Like the first round of payments approved by Congress in March, new proposal calls for giving $1,200 to those earning up to $75,000 a year and $2,400 to couples without dependents making double that before phasing out. But it would be far more generous to many families with children, providing $1,200 per dependent up to a maximum of three dependents. The earlier stimulus package, which is still in the process of being distributed, gave $500 for each qualifying child under age 17.
Americans may not see these new, more generous payments, however. Senate Republican leaders have already said the new bill is dead on arrival, arguing that another round of emergency funding is not yet needed as states begin to reopen.
The Democratic bill would also extend the historic enhancement of unemployment benefits included in the March legislation.

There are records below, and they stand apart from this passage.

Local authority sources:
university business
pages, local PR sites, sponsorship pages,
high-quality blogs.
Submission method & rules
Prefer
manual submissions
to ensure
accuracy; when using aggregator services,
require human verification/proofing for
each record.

It calls for continuing the weekly $600 federal payment through January, instead of through July.
It would also maintain benefits for the self-employed, independent contractors, gig workers and certain people affected by coronavirus through March, instead of the end of December. Likewise, it would continue the additional 13 weeks of payments through March.

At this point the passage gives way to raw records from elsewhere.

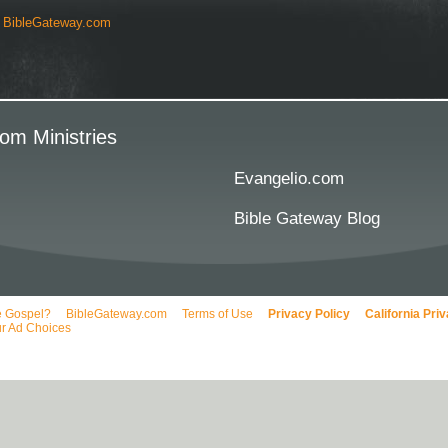
y
BibleGateway.com
om Ministries
Evangelio.com
Bible Gateway Blog
e Gospel?
BibleGateway.com
Terms of Use
Privacy Policy
California Pri
r Ad Choices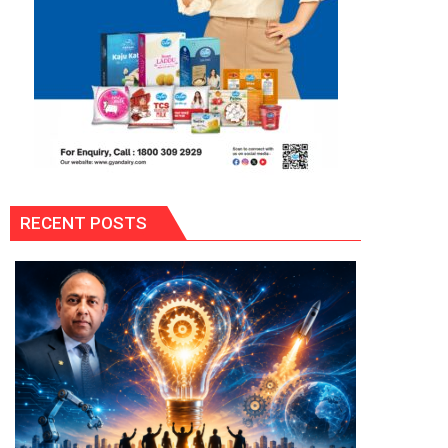
RECENT POSTS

Named "The Heroes Act," the legislation would establish a $200 billion fund to provide hazard pay to essential workers who have remained on the job during the pandemic -- a measure that was not included in the four prior relief packages.

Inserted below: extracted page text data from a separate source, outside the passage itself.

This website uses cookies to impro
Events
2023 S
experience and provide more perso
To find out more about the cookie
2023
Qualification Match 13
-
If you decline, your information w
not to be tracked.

The House proposal would also funnel more money into efforts that Congress has supported in previous legislation.
It would send nearly $1 trillion to state, local, territorial and tribal governments, which are facing big budget gaps as their tax revenues plummet amid the shutdowns of non-essential businesses and the loss of millions of jobs.
And it would provide another $75 billion for coronavirus testing, contact tracing and isolation measures. Plus, it calls for Americans who fall ill with coronavirus to get free treatment.
Democratic lawmakers also want to bolster the nation's safety net by increasing the maximum food stamp benefit by 15%, a provision they could not get into prior packages, and providing additional funding for nutrition programs for children.
They would also allocate $175 billion to help renters and homeowners and offer subsidies to help Americans who lose their employer-provided health insurance keep their coverage.